- Goal of the exercise: In the records that follow, find each line with the word "mill" and copy it.

BEGIN Information shown

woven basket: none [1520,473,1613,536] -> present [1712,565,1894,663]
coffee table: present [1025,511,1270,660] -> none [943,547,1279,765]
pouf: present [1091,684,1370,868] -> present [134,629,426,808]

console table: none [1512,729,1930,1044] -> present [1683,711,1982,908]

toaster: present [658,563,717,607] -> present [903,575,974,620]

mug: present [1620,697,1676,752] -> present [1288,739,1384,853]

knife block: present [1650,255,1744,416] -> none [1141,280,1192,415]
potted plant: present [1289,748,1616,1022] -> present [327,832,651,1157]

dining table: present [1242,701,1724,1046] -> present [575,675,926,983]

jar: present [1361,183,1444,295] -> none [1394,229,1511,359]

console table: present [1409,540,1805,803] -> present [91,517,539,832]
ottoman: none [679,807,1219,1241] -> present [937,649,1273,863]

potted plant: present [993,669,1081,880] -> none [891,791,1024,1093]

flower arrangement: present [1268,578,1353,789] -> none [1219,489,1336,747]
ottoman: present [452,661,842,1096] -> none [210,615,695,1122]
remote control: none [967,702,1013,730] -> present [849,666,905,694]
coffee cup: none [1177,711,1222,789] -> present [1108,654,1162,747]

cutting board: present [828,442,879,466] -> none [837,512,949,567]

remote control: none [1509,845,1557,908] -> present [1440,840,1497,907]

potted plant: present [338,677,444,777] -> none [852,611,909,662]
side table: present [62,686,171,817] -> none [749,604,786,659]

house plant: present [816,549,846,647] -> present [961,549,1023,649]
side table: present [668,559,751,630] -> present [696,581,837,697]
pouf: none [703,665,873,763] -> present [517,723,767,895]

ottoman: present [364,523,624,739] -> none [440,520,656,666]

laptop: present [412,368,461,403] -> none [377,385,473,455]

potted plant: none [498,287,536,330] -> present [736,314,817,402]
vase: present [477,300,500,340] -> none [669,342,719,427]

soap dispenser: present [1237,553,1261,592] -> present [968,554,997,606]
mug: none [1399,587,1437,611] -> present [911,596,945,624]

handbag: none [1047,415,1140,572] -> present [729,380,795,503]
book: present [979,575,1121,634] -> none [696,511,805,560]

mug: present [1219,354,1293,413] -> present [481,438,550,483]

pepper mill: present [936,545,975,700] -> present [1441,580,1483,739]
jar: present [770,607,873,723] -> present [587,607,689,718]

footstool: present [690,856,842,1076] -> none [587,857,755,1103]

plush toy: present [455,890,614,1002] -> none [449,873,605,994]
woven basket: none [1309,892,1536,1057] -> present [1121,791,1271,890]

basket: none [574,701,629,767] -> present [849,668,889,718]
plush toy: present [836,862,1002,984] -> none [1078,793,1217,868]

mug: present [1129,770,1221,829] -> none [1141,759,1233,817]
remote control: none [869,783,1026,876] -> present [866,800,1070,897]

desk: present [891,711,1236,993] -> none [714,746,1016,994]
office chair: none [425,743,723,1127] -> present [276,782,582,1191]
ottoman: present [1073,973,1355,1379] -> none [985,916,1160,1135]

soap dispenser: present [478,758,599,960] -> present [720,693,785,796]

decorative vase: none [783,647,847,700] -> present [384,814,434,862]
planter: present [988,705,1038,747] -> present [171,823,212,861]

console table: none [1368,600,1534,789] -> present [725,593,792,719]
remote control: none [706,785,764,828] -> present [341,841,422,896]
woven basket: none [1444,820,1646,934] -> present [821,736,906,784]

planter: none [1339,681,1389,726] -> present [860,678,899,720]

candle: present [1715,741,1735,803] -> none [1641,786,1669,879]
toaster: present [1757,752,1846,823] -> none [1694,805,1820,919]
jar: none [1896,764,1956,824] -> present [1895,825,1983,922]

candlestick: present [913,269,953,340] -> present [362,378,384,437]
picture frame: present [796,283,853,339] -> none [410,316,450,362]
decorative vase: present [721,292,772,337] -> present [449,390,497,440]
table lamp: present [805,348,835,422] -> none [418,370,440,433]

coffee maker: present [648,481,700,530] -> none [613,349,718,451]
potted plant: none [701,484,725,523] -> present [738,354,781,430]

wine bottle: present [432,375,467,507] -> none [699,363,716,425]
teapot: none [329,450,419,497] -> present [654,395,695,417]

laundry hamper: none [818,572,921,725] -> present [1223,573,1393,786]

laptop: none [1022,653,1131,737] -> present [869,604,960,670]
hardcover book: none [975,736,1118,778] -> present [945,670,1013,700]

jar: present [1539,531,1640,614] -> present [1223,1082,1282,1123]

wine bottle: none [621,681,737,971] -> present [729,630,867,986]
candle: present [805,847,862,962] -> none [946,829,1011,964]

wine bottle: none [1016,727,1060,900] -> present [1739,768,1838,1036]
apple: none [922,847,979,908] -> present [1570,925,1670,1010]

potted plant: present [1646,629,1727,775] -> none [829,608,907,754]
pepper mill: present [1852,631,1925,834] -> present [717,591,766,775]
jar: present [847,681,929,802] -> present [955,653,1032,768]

END Information shown

- Output of the exercise:
pepper mill: present [936,545,975,700] -> present [1441,580,1483,739]
pepper mill: present [1852,631,1925,834] -> present [717,591,766,775]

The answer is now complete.